What is movie star Johnny Depp doing playing guitar amid the red rocks of southern Utah? Selling a men’s fragrance.

The “Pirates of the Caribbean” star is featured in a 60-second spot for Dior Sauvage, released Thursday. A spokeswoman for the Utah Film Commission said Thursday the ad was filmed in Grand and San Juan counties, in southeast Utah.

Update: Dior pulls Johnny Depp’s filmed-in-Utah ‘Sauvage’ ad after complaints of Native American appropriation

The commercial bears the title “We Are the Land,” which is also Depp’s only line of narration aside from the product’s name. The ad shows, according to Dior’s press notes, “the ongoing quest that travels into the heart of vast landscapes of completely virgin nature.”

In the ad, Depp is seen walking in a stream, stacking rocks to mark his path. Elsewhere, a Native American fancy war dancer — Canku One Star, a Rosebud Sioux member — performs atop a cliff, and a young woman (played by Tanaya Beatty, descended from the Da’Naxda’xw Nation in British Columbia) follows Depp from a distance.

Then Depp lifts a Native American blanket to reveal an electric guitar.
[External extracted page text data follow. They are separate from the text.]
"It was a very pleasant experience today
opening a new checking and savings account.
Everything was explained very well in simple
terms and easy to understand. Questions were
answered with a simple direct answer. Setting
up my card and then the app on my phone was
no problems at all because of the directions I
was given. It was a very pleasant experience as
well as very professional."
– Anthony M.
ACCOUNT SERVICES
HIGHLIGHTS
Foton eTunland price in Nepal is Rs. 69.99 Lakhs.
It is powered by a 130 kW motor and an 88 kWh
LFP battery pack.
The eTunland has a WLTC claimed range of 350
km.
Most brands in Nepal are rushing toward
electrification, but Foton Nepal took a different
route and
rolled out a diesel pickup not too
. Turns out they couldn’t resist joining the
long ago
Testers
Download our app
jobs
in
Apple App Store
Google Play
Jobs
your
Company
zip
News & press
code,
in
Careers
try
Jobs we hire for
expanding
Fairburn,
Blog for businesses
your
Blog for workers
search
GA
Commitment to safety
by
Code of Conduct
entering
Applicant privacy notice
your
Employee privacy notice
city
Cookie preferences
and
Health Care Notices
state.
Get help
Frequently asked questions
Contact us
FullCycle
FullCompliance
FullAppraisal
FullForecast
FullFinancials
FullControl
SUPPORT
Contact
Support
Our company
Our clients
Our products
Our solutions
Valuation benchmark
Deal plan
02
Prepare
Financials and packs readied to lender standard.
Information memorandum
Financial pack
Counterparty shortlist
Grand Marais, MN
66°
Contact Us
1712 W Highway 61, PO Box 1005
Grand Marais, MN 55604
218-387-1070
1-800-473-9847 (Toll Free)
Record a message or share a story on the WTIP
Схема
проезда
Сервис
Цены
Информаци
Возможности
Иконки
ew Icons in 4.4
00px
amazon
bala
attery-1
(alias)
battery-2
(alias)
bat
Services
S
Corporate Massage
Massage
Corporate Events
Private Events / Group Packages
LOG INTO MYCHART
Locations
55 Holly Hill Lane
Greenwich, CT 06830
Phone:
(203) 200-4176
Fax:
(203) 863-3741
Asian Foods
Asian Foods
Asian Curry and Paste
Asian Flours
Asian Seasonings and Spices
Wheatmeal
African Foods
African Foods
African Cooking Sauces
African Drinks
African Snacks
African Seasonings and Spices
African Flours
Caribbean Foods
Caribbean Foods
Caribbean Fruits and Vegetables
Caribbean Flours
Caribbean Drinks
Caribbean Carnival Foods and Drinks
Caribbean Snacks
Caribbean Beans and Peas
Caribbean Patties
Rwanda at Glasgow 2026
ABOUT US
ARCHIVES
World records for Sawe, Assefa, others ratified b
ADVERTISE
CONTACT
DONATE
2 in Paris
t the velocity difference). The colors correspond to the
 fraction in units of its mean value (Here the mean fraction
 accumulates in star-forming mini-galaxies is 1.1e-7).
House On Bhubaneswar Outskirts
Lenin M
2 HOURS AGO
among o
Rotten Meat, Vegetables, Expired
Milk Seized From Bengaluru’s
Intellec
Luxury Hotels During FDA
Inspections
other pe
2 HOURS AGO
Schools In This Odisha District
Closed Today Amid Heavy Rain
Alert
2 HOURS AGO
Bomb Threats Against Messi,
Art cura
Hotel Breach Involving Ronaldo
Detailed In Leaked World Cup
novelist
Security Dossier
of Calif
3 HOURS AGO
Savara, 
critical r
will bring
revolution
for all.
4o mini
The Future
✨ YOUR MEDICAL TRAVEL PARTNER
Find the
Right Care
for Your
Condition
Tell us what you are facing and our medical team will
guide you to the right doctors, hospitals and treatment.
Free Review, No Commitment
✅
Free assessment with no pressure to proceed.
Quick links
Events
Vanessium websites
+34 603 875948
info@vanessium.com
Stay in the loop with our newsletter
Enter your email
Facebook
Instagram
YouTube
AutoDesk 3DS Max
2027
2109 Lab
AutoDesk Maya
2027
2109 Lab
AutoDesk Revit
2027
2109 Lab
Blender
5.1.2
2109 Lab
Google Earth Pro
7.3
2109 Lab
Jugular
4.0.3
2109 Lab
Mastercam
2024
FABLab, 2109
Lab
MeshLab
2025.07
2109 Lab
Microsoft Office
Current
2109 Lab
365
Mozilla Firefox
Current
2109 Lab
He plays a famous riff, “Rumble,” by the Shawnee guitar legend Link Wray. (The instrumental introduced the “power chord” when Wray recorded it in 1958; it was reintroduced to audiences in 1995’s “Pulp Fiction.”)

Depp, who moonlights in the band Hollywood Vampires with shock-rock legend Alice Cooper and Aerosmith’s Joe Perry, performed “Rumble” for the ad with guitarist Jeff Beck, who is not seen onscreen.

In an accompanying behind-the-scenes video — three times as long as the commercial itself — Depp says that “everything [in the ad] has some symbolic reference. … It’s almost like you can hear the land.”

Hanley Frost, a member of the Southern Ute Indian Tribe, also speaks on the video: “We’ve always called this home. We have a thing that says, when you go into the old ones’ territory, you ask for forgiveness, and you do a blessing so that you don’t upset the spirits.”

Depp and the commercial’s director, Jean-Baptiste Mondino, collaborated with Americans for Indian Opportunity, an advocacy group for Native American people, “in order to respect indigenous cultures, values and heritage,” Dior’s press notes say.